DESCRIPTION OF THE TASK: Reproduce the listing below in full, updating it so that "Volver" is replaced with "Regresar" and every other line stays unchanged.
=== Begin Enclosure ===
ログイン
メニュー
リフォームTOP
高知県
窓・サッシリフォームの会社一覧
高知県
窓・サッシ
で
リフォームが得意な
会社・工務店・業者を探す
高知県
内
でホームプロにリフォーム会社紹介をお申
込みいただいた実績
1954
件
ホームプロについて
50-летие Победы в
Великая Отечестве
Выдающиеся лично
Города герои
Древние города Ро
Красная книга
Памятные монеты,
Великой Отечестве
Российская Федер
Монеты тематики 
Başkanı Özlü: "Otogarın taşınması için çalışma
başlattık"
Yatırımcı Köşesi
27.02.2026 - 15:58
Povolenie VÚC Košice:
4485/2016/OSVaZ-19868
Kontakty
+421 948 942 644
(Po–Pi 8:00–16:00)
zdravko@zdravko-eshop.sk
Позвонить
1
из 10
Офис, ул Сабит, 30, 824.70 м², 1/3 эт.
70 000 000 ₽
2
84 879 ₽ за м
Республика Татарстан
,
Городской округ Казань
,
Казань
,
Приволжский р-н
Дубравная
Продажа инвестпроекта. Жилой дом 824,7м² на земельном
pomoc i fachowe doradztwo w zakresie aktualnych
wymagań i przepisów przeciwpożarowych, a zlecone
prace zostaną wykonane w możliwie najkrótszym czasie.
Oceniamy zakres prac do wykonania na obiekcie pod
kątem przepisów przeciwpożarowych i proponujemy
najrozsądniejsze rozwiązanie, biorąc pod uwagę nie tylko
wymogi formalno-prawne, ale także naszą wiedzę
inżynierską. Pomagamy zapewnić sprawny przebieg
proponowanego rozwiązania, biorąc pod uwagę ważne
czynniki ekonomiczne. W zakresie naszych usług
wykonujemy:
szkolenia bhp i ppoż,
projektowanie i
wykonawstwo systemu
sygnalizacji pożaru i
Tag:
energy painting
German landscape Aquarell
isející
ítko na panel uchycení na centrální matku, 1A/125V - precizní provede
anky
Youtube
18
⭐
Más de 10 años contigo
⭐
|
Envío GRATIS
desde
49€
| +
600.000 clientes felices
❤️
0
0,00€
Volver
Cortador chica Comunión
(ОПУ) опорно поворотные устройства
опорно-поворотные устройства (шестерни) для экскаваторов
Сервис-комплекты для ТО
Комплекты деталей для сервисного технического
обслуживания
=== End Enclosure ===
SOLUTION TO THIS PROBLEM:
ログイン
メニュー
リフォームTOP
高知県
窓・サッシリフォームの会社一覧
高知県
窓・サッシ
で
リフォームが得意な
会社・工務店・業者を探す
高知県
内
でホームプロにリフォーム会社紹介をお申
込みいただいた実績
1954
件
ホームプロについて
50-летие Победы в
Великая Отечестве
Выдающиеся лично
Города герои
Древние города Ро
Красная книга
Памятные монеты,
Великой Отечестве
Российская Федер
Монеты тематики 
Başkanı Özlü: "Otogarın taşınması için çalışma
başlattık"
Yatırımcı Köşesi
27.02.2026 - 15:58
Povolenie VÚC Košice:
4485/2016/OSVaZ-19868
Kontakty
+421 948 942 644
(Po–Pi 8:00–16:00)
zdravko@zdravko-eshop.sk
Позвонить
1
из 10
Офис, ул Сабит, 30, 824.70 м², 1/3 эт.
70 000 000 ₽
2
84 879 ₽ за м
Республика Татарстан
,
Городской округ Казань
,
Казань
,
Приволжский р-н
Дубравная
Продажа инвестпроекта. Жилой дом 824,7м² на земельном
pomoc i fachowe doradztwo w zakresie aktualnych
wymagań i przepisów przeciwpożarowych, a zlecone
prace zostaną wykonane w możliwie najkrótszym czasie.
Oceniamy zakres prac do wykonania na obiekcie pod
kątem przepisów przeciwpożarowych i proponujemy
najrozsądniejsze rozwiązanie, biorąc pod uwagę nie tylko
wymogi formalno-prawne, ale także naszą wiedzę
inżynierską. Pomagamy zapewnić sprawny przebieg
proponowanego rozwiązania, biorąc pod uwagę ważne
czynniki ekonomiczne. W zakresie naszych usług
wykonujemy:
szkolenia bhp i ppoż,
projektowanie i
wykonawstwo systemu
sygnalizacji pożaru i
Tag:
energy painting
German landscape Aquarell
isející
ítko na panel uchycení na centrální matku, 1A/125V - precizní provede
anky
Youtube
18
⭐
Más de 10 años contigo
⭐
|
Envío GRATIS
desde
49€
| +
600.000 clientes felices
❤️
0
0,00€
Regresar
Cortador chica Comunión
(ОПУ) опорно поворотные устройства
опорно-поворотные устройства (шестерни) для экскаваторов
Сервис-комплекты для ТО
Комплекты деталей для сервисного технического
обслуживания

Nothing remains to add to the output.